I have a bone to pick with the Perception skill more broadly, it's true, I am biased. However, I'm limiting my disagreement here specifically in the way in which Perception interacts with traps as a "one size fits all super-duper detector."
The counter-argument I typically hear at this point is: "Well, Quickleaf, you don't say there's a trap if their passive Perception is high enough, you describe context clues." To which I have 3 responses:
1. Actually, the adventures and DMG itself give advice & examples that aer contrary to this. So it may be best practice, but it's not what the 5e game books currently demonstrate.
2. At that point, what purpose did the roll / maths check serve? Couldn't you have delivered the context clues from the get-go? Did you really gain that much from the Perception ordeal?
3. Without well-written clues, it's not obvious to all GMs how to deliver good context clues. It's a skill GMs develop through lots and lots of experience – old hands like me don't need to be told this because we are already doing it and have been for a while.

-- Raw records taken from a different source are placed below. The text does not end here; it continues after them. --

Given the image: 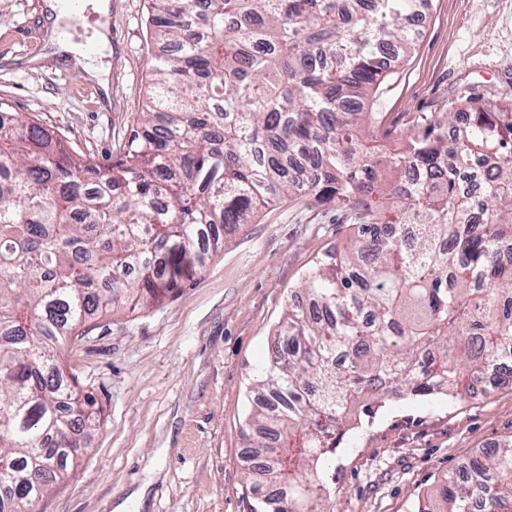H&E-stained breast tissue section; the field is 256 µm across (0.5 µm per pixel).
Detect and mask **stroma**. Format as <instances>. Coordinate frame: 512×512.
Listing matches in <instances>:
<instances>
[{
  "label": "stroma",
  "mask_w": 512,
  "mask_h": 512,
  "mask_svg": "<svg viewBox=\"0 0 512 512\" xmlns=\"http://www.w3.org/2000/svg\"><path fill=\"white\" fill-rule=\"evenodd\" d=\"M45 0H0V100L64 148L119 159L147 98V0H110L111 51L95 0L61 22L105 67L110 101L72 55L46 54ZM512 103V0H433L413 54L373 111H455L463 93ZM345 212L306 199L263 207L206 266L149 309L100 317L60 353L102 411L84 454L37 512H244L246 421L275 329L314 263L348 237ZM512 442V386L392 399L347 433L331 512H412L475 449Z\"/></svg>",
  "instance_id": "1"
}]
</instances>
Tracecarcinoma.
<instances>
[{
    "mask_svg": "<svg viewBox=\"0 0 512 512\" xmlns=\"http://www.w3.org/2000/svg\"><path fill=\"white\" fill-rule=\"evenodd\" d=\"M146 109L120 159L64 152L0 102V512H32L100 424L59 352L138 310L261 207L334 202L353 235L304 278L263 372L247 512H330L320 429L390 397L463 396L512 347V103L465 94L402 125L365 111L432 0H149ZM396 144L383 183L378 144ZM400 221L384 233L382 209ZM414 512H512V444L480 449Z\"/></svg>",
    "mask_w": 512,
    "mask_h": 512,
    "instance_id": "carcinoma-1",
    "label": "carcinoma"
}]
</instances>
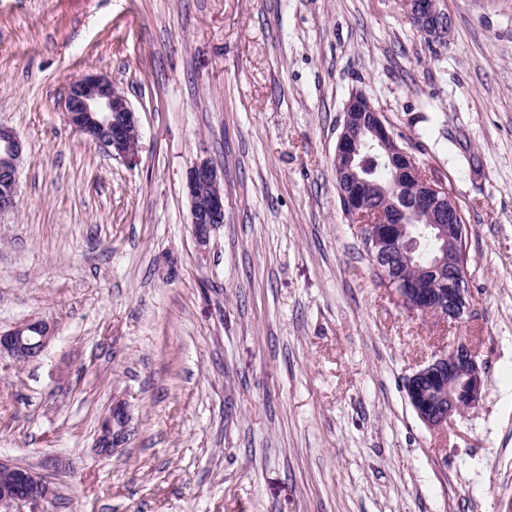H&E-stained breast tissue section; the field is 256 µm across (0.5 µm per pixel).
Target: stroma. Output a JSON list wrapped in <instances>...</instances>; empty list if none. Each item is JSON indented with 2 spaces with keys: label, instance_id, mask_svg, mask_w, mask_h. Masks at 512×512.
Masks as SVG:
<instances>
[{
  "label": "stroma",
  "instance_id": "stroma-1",
  "mask_svg": "<svg viewBox=\"0 0 512 512\" xmlns=\"http://www.w3.org/2000/svg\"><path fill=\"white\" fill-rule=\"evenodd\" d=\"M0 0V124L24 143L0 216V456L44 470L47 512H512V0ZM135 110L124 161L65 119L68 81ZM365 93L468 227L456 328L379 286L339 201L344 106ZM206 158L224 224L198 249L184 191ZM479 406L433 432L406 379L455 337ZM133 432L94 445L116 400ZM406 12L414 25L425 35L446 40L452 31V20L443 0H404ZM52 328L44 320H33L0 333V355L16 362L40 356L52 340Z\"/></svg>",
  "mask_w": 512,
  "mask_h": 512
}]
</instances>
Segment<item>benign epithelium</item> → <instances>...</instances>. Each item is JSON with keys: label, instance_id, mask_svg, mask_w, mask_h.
Instances as JSON below:
<instances>
[{"label": "benign epithelium", "instance_id": "1", "mask_svg": "<svg viewBox=\"0 0 512 512\" xmlns=\"http://www.w3.org/2000/svg\"><path fill=\"white\" fill-rule=\"evenodd\" d=\"M408 17L425 35L445 40L452 20L444 0H404ZM64 112L72 129L106 148L114 157L135 154L140 139L136 112L111 79L79 75L68 83ZM23 143L0 125V215L17 207ZM387 169V178H372L370 168ZM341 201L362 230L382 287L410 313L431 315L450 327L463 323L472 310L462 244L466 227L448 187L425 174L416 158L386 127L368 97L354 92L344 107L343 127L333 158ZM191 233L200 249L224 224L222 177L206 160L187 172ZM422 228L436 242L433 259L417 262L409 277L398 272L399 253L408 250L410 228ZM52 340V328L33 320L0 333V355L16 362L40 356ZM483 371L472 344L457 338L407 378L408 400L431 431H443L456 415L479 405ZM126 404L117 401L99 426L95 448L113 453L131 434ZM0 512H45L52 483L41 471L0 458Z\"/></svg>", "mask_w": 512, "mask_h": 512}]
</instances>
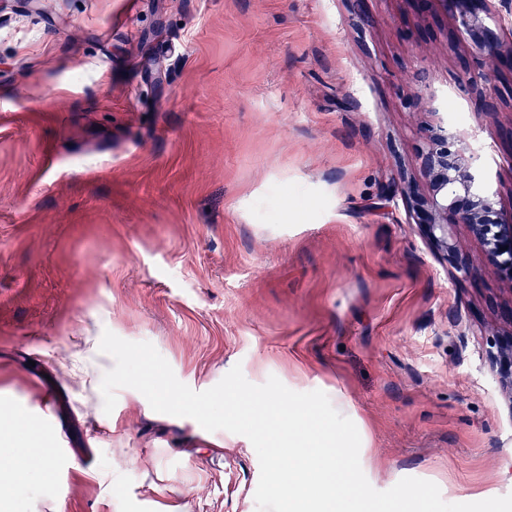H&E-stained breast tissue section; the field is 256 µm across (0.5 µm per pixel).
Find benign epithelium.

There are certain traps – typically the "gotcha" that is prevalent – where the whole Perception ordeal becomes necessary for fair play. But that's far from the only way to skin the cat...
For example, I house ruled 5e Perception – it's now explicitly Danger Awareness and functions more like a saving throw when the PCs are ambushed or trigger a trap. Are your surprised? Perception roll vs. the enemy's Stealth. Are you caught off guard by the trap? Perception roll vs. its DC, and if you succeed you can take a quick reaction (like diving 5 feet, dropping prone, dropping an item, shouting, using a reaction ability, raising a backpack in front of your face, etc) in response to the GM's description of the trigger going off. I've only tested a little, and struggling to get players to remember the house rule, but it has done wonders for cutting down on the lazy: "I search the room for stuff like traps or anything interesting. My Perception check is 17." No, no, no. Instead, if they want to learn about the room they've got to use their heads and their mouth-boxes and start interacting with stuff. Unless they have X-Ray Vision, they do not get x-ray vision.
To which iserith arrives and says: "That's not the 5e rule. The GM calls for the check!"
And my response will continue to be: "Yeah man tell me about. Players with habits are so hard to break. But I'm optimistic that my Perception house rule will help with that...or flat out deter habituated lazy players."